## TASK TO CARRY OUT:
Type out the whole listing again exactly, pictures omitted.

## RECORDS SHOWN:
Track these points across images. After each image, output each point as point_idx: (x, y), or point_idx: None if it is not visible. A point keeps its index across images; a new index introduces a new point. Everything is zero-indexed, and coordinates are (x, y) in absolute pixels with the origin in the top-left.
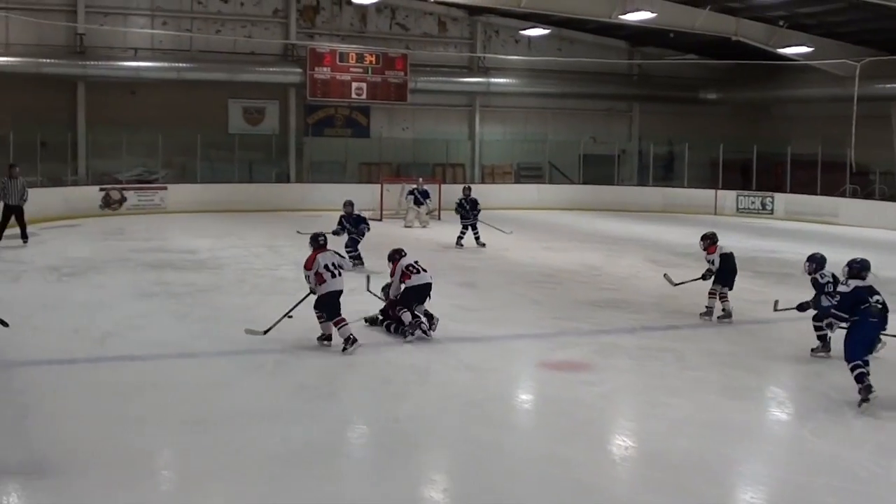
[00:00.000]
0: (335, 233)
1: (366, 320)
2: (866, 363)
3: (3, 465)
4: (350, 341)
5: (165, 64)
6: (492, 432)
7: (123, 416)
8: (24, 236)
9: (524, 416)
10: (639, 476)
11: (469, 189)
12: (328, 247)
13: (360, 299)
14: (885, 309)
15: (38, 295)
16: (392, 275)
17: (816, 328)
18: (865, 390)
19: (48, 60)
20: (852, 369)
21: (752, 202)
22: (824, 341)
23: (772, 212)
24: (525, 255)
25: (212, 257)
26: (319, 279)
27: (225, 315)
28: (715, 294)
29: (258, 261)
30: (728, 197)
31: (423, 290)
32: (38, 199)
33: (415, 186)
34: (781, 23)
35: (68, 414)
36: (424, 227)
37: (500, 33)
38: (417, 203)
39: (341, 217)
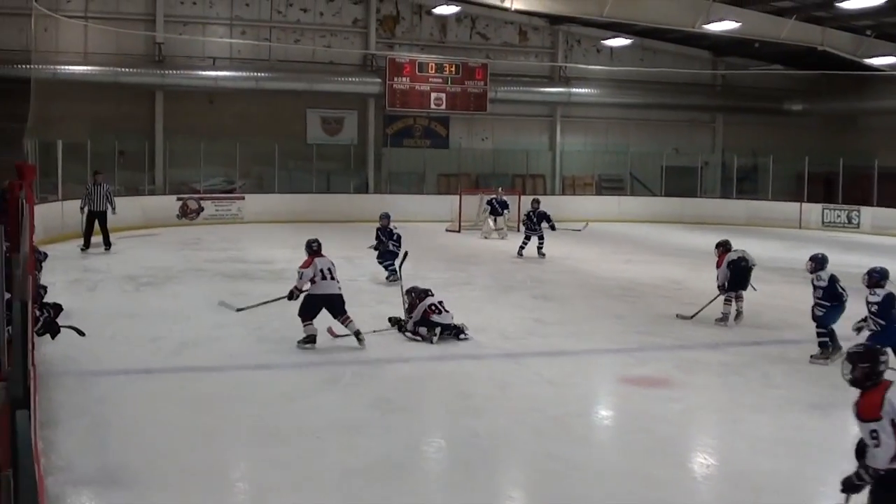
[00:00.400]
0: (375, 247)
1: (390, 320)
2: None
3: (80, 475)
4: (359, 335)
5: (244, 73)
6: (571, 448)
7: (199, 428)
8: (107, 243)
9: (604, 432)
10: (721, 496)
11: (538, 202)
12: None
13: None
14: None
15: (116, 304)
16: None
17: (819, 335)
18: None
19: (127, 69)
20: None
21: (838, 216)
22: (825, 348)
23: (858, 226)
24: (606, 268)
25: (288, 268)
26: (312, 282)
27: (301, 327)
28: (731, 300)
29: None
30: (813, 210)
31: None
32: (116, 208)
33: (493, 197)
34: (868, 32)
35: (145, 424)
36: (503, 238)
37: (581, 43)
38: (495, 214)
39: (377, 230)
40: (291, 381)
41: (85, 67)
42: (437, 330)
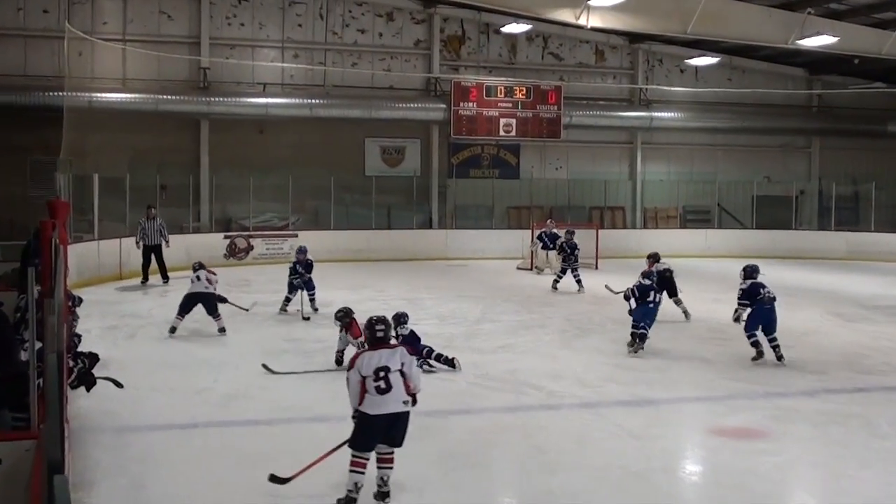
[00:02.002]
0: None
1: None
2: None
3: None
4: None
5: (297, 100)
6: None
7: (250, 487)
8: (165, 276)
9: (692, 489)
10: None
11: (572, 233)
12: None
13: None
14: (773, 298)
15: (157, 353)
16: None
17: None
18: (758, 355)
19: (169, 97)
20: (749, 337)
21: None
22: (758, 348)
23: None
24: (692, 308)
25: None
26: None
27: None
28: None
29: None
30: None
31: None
32: (169, 241)
33: (543, 230)
34: None
35: (189, 485)
36: (541, 273)
37: (663, 62)
38: (546, 248)
39: (294, 265)
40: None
41: (122, 95)
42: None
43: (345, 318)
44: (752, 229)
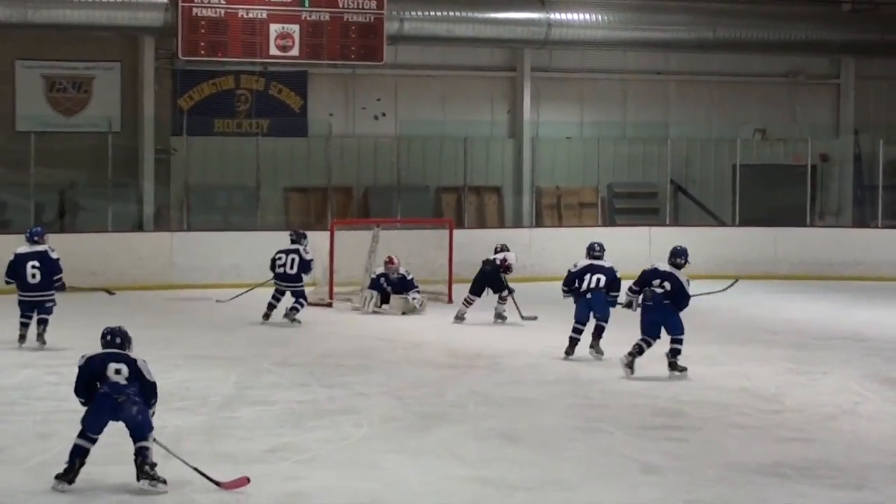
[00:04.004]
0: None
1: None
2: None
3: None
4: None
5: None
6: None
7: None
8: None
9: None
10: None
11: (393, 261)
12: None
13: None
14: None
15: None
16: None
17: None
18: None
19: None
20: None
21: None
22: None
23: None
24: (631, 380)
25: None
26: None
27: None
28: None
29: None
30: None
31: None
32: None
33: (384, 273)
34: None
35: None
36: (412, 312)
37: None
38: (388, 293)
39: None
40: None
41: None
42: None
43: None
44: (732, 226)
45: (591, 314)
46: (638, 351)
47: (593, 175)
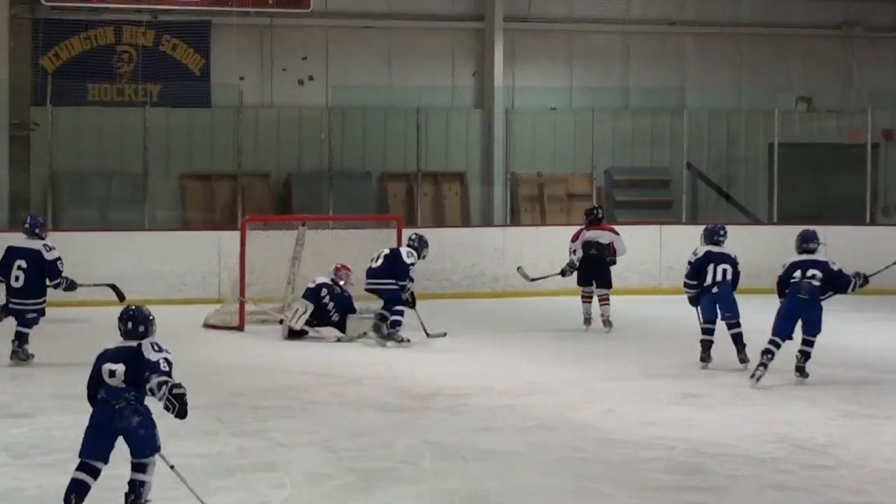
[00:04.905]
0: None
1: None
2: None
3: None
4: None
5: None
6: None
7: None
8: None
9: None
10: None
11: (343, 271)
12: None
13: None
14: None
15: None
16: None
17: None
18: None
19: None
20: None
21: None
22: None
23: None
24: (628, 417)
25: None
26: None
27: None
28: (589, 298)
29: None
30: None
31: None
32: None
33: (325, 282)
34: None
35: None
36: (357, 338)
37: None
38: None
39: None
40: None
41: None
42: None
43: None
44: (769, 224)
45: (719, 315)
46: (770, 358)
47: (586, 158)
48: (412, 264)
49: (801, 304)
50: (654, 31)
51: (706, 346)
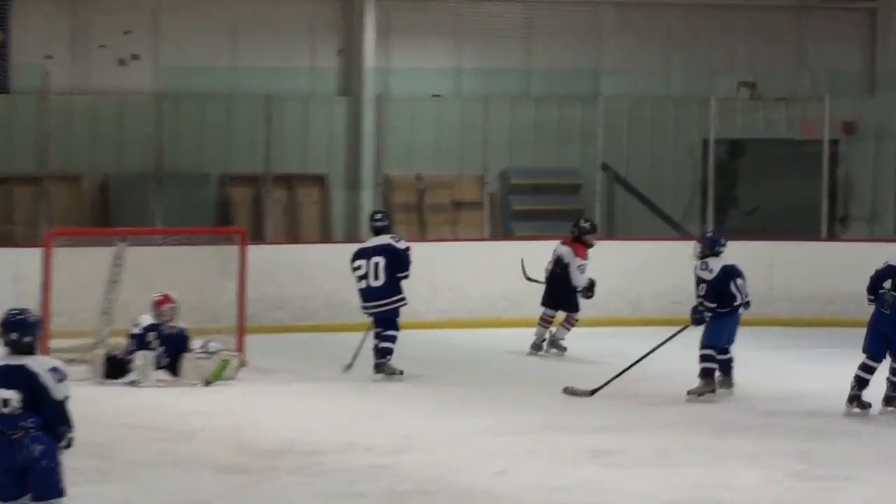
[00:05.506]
0: None
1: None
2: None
3: None
4: None
5: None
6: None
7: None
8: None
9: None
10: None
11: (169, 303)
12: None
13: None
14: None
15: None
16: None
17: (703, 357)
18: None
19: None
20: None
21: None
22: (708, 377)
23: None
24: (524, 480)
25: None
26: None
27: None
28: (548, 323)
29: None
30: None
31: None
32: None
33: (151, 324)
34: None
35: None
36: (217, 378)
37: None
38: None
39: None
40: None
41: None
42: None
43: None
44: (691, 235)
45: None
46: (862, 385)
47: (477, 157)
48: (408, 247)
49: (886, 320)
50: (564, 0)
51: (713, 373)
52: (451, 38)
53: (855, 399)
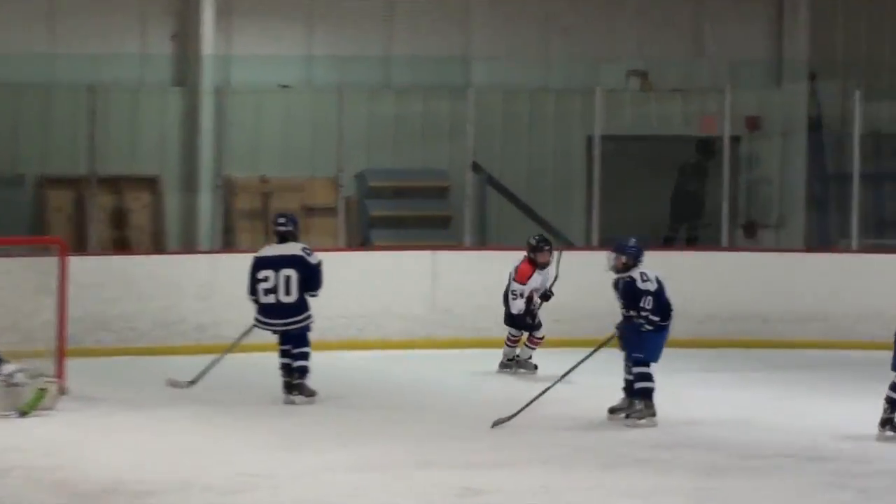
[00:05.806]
0: None
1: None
2: None
3: None
4: None
5: None
6: None
7: None
8: None
9: None
10: None
11: None
12: None
13: None
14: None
15: None
16: None
17: (640, 376)
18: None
19: None
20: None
21: None
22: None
23: None
24: None
25: None
26: None
27: None
28: (515, 341)
29: None
30: None
31: None
32: None
33: None
34: None
35: None
36: (32, 408)
37: None
38: None
39: None
40: None
41: None
42: None
43: None
44: (586, 249)
45: None
46: (895, 406)
47: (330, 156)
48: (320, 262)
49: None
50: None
51: (652, 395)
52: (301, 22)
53: (888, 422)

## ANSWER BOX:
Track these points across images. After each image, output each point as point_idx: (x, y), or point_idx: None if it is not visible. A point keeps its index across images; a new index introduces a new point. Everything is zero-indexed, and coordinates are (x, y) in absolute pixels with the origin in the top-left.
[00:00.000]
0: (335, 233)
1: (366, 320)
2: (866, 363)
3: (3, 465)
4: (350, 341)
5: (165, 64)
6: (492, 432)
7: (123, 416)
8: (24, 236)
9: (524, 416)
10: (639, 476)
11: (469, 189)
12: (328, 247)
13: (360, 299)
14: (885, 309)
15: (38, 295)
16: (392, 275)
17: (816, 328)
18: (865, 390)
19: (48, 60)
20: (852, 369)
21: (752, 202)
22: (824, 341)
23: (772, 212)
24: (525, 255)
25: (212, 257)
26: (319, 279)
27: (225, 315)
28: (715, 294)
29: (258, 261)
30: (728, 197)
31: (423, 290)
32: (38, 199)
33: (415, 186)
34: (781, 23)
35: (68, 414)
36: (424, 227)
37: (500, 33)
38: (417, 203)
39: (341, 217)
[00:00.400]
0: (375, 247)
1: (390, 320)
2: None
3: (80, 475)
4: (359, 335)
5: (244, 73)
6: (571, 448)
7: (199, 428)
8: (107, 243)
9: (604, 432)
10: (721, 496)
11: (538, 202)
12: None
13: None
14: None
15: (116, 304)
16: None
17: (819, 335)
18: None
19: (127, 69)
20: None
21: (838, 216)
22: (825, 348)
23: (858, 226)
24: (606, 268)
25: (288, 268)
26: (312, 282)
27: (301, 327)
28: (731, 300)
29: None
30: (813, 210)
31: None
32: (116, 208)
33: (493, 197)
34: (868, 32)
35: (145, 424)
36: (503, 238)
37: (581, 43)
38: (495, 214)
39: (377, 230)
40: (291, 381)
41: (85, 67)
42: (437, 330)
[00:02.002]
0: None
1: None
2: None
3: None
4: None
5: (297, 100)
6: None
7: (250, 487)
8: (165, 276)
9: (692, 489)
10: None
11: (572, 233)
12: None
13: None
14: (773, 298)
15: (157, 353)
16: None
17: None
18: (758, 355)
19: (169, 97)
20: (749, 337)
21: None
22: (758, 348)
23: None
24: (692, 308)
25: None
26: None
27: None
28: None
29: None
30: None
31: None
32: (169, 241)
33: (543, 230)
34: None
35: (189, 485)
36: (541, 273)
37: (663, 62)
38: (546, 248)
39: (294, 265)
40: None
41: (122, 95)
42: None
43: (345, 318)
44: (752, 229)
[00:04.004]
0: None
1: None
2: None
3: None
4: None
5: None
6: None
7: None
8: None
9: None
10: None
11: (393, 261)
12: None
13: None
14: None
15: None
16: None
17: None
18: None
19: None
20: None
21: None
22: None
23: None
24: (631, 380)
25: None
26: None
27: None
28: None
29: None
30: None
31: None
32: None
33: (384, 273)
34: None
35: None
36: (412, 312)
37: None
38: (388, 293)
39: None
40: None
41: None
42: None
43: None
44: (732, 226)
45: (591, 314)
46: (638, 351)
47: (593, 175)
[00:04.905]
0: None
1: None
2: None
3: None
4: None
5: None
6: None
7: None
8: None
9: None
10: None
11: (343, 271)
12: None
13: None
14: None
15: None
16: None
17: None
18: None
19: None
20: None
21: None
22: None
23: None
24: (628, 417)
25: None
26: None
27: None
28: (589, 298)
29: None
30: None
31: None
32: None
33: (325, 282)
34: None
35: None
36: (357, 338)
37: None
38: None
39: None
40: None
41: None
42: None
43: None
44: (769, 224)
45: (719, 315)
46: (770, 358)
47: (586, 158)
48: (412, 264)
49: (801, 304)
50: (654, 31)
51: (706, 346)
[00:05.506]
0: None
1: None
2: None
3: None
4: None
5: None
6: None
7: None
8: None
9: None
10: None
11: (169, 303)
12: None
13: None
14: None
15: None
16: None
17: (703, 357)
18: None
19: None
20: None
21: None
22: (708, 377)
23: None
24: (524, 480)
25: None
26: None
27: None
28: (548, 323)
29: None
30: None
31: None
32: None
33: (151, 324)
34: None
35: None
36: (217, 378)
37: None
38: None
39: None
40: None
41: None
42: None
43: None
44: (691, 235)
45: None
46: (862, 385)
47: (477, 157)
48: (408, 247)
49: (886, 320)
50: (564, 0)
51: (713, 373)
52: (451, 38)
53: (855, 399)
[00:05.806]
0: None
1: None
2: None
3: None
4: None
5: None
6: None
7: None
8: None
9: None
10: None
11: None
12: None
13: None
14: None
15: None
16: None
17: (640, 376)
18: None
19: None
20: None
21: None
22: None
23: None
24: None
25: None
26: None
27: None
28: (515, 341)
29: None
30: None
31: None
32: None
33: None
34: None
35: None
36: (32, 408)
37: None
38: None
39: None
40: None
41: None
42: None
43: None
44: (586, 249)
45: None
46: (895, 406)
47: (330, 156)
48: (320, 262)
49: None
50: None
51: (652, 395)
52: (301, 22)
53: (888, 422)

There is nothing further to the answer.